Dataset items:
────────────────────
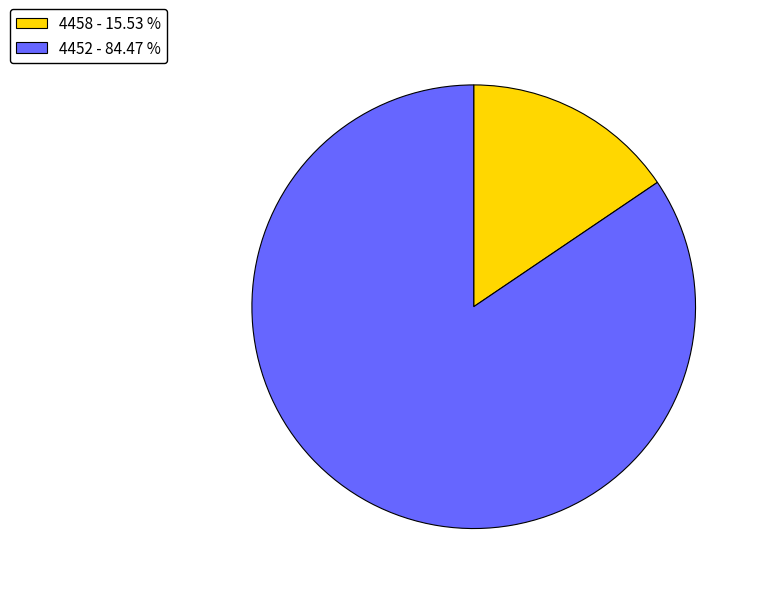

Is the sum of 4458 - 15.53 % and 4452 - 84.47 % greater than half?

Yes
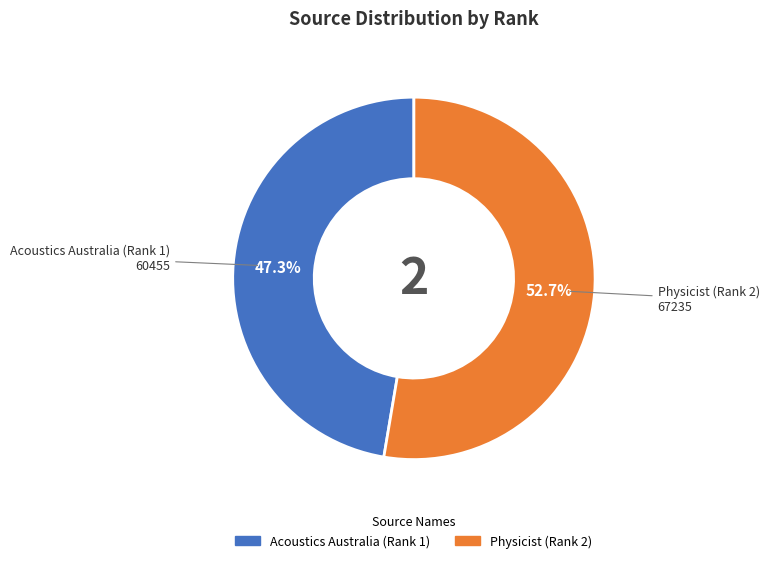

Which category accounts for the majority?

Physicist (Rank 2)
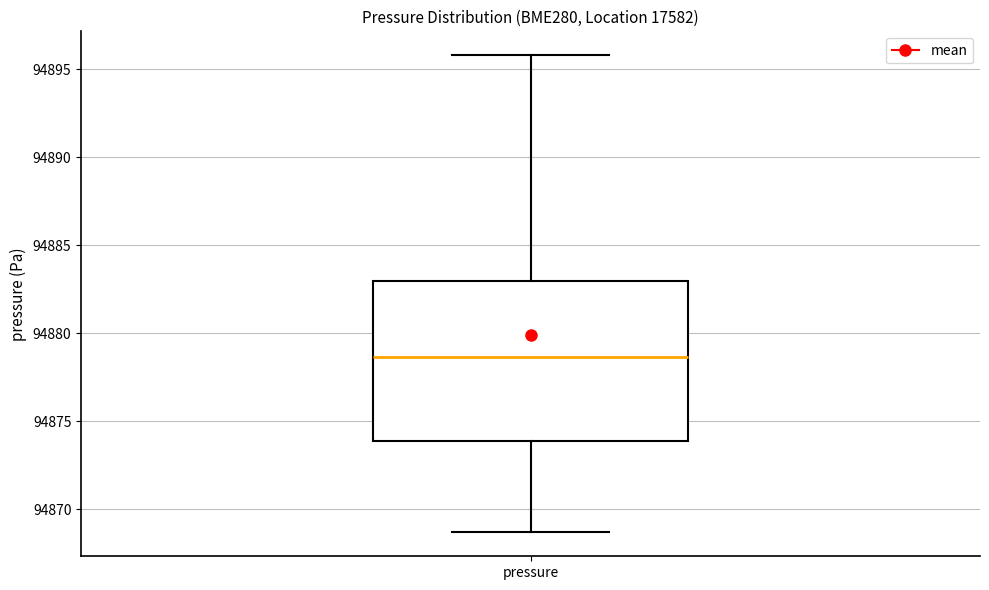

Where does the upper whisker of the box for pressure end on the y-axis? The values are not printed on the chart, so give them approximately, as read against the axis.

94896.0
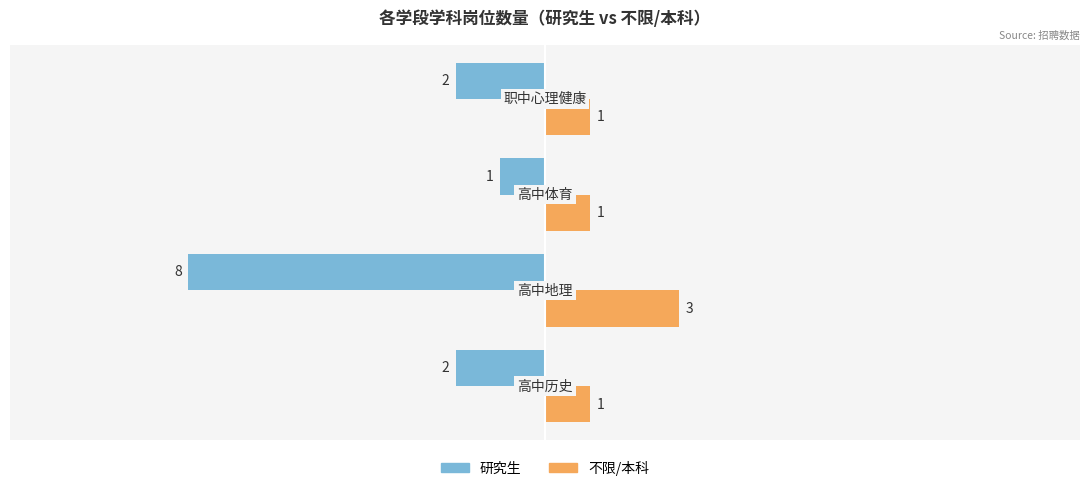

What is the highest value of the 不限/本科 series?

3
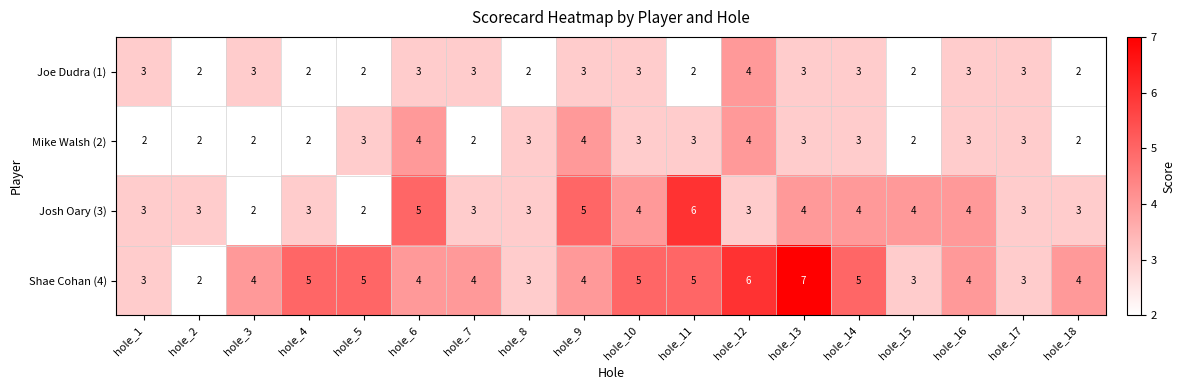

Which series changed the most between hole_10 and hole_15?

Shae Cohan (4)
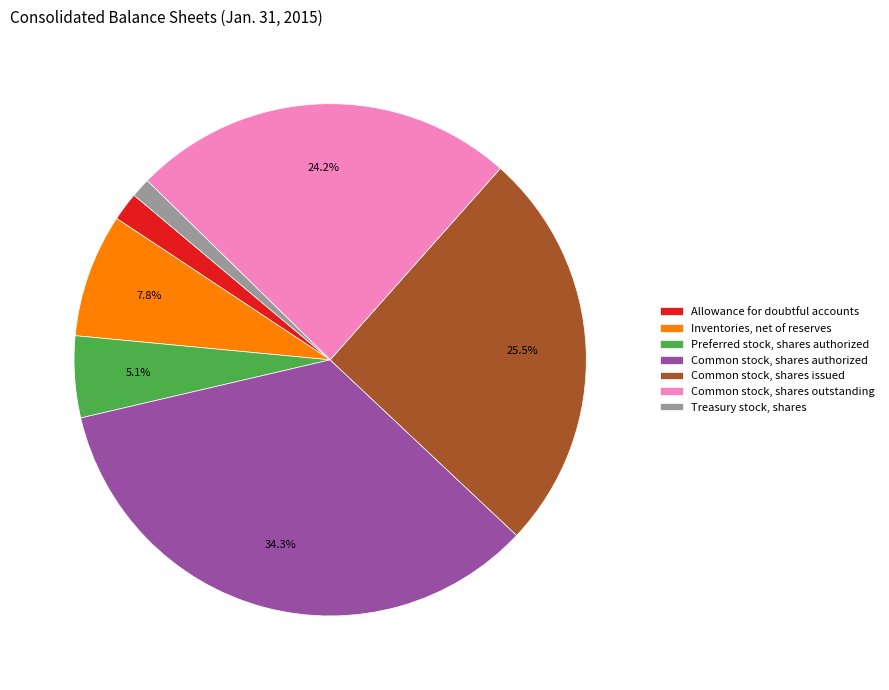

Rank the categories by value from lowest to highest.

Treasury stock, shares, Allowance for doubtful accounts, Preferred stock, shares authorized, Inventories, net of reserves, Common stock, shares outstanding, Common stock, shares issued, Common stock, shares authorized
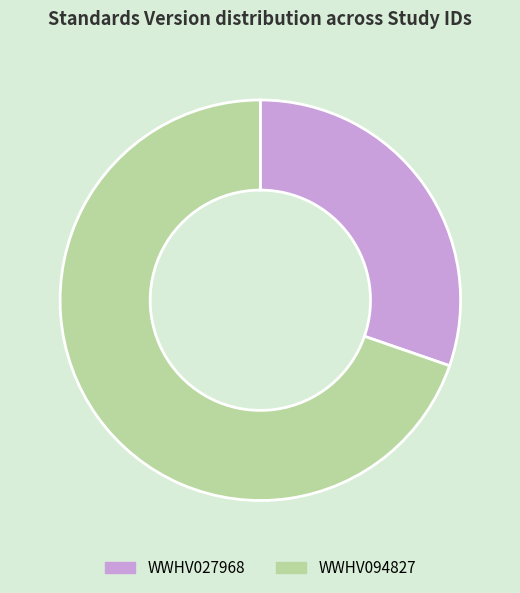

Does WWHV094827 account for over 50% of the chart?

Yes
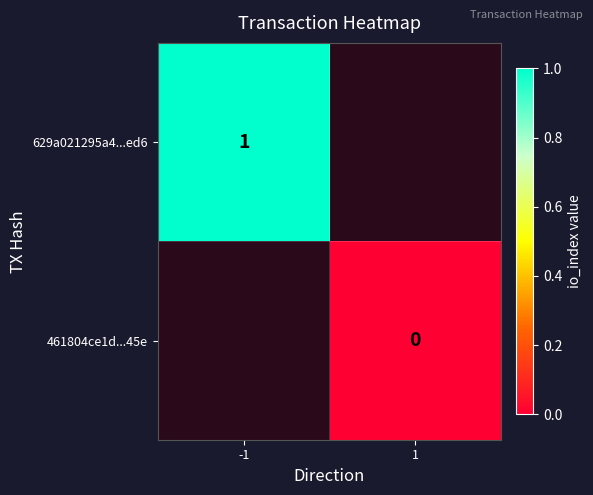

The 629a021295a4...ed6 series shows 2 at -1. True or false?

False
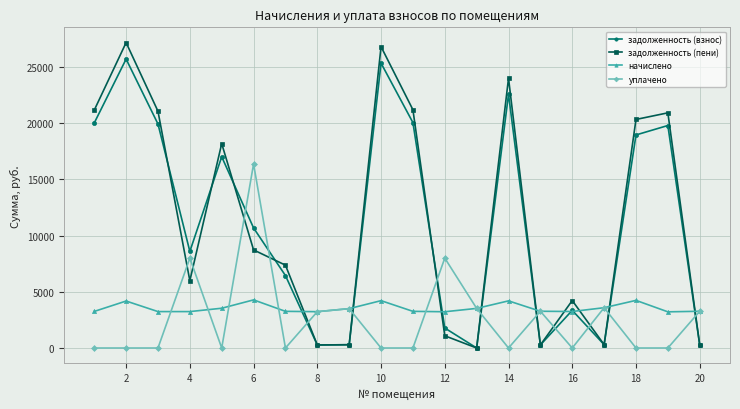

Rank the series by their maximum value, from lowest to highest.

начислено, уплачено, задолженность (взнос), задолженность (пени)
────────────────────
## Action item
Pick out every line of the material above that contains the word "Rank", and copy each one in full.

## Result of the task
Physicist (Rank 2)
Rank the categories by value from lowest to highest.
Rank the series by their maximum value, from lowest to highest.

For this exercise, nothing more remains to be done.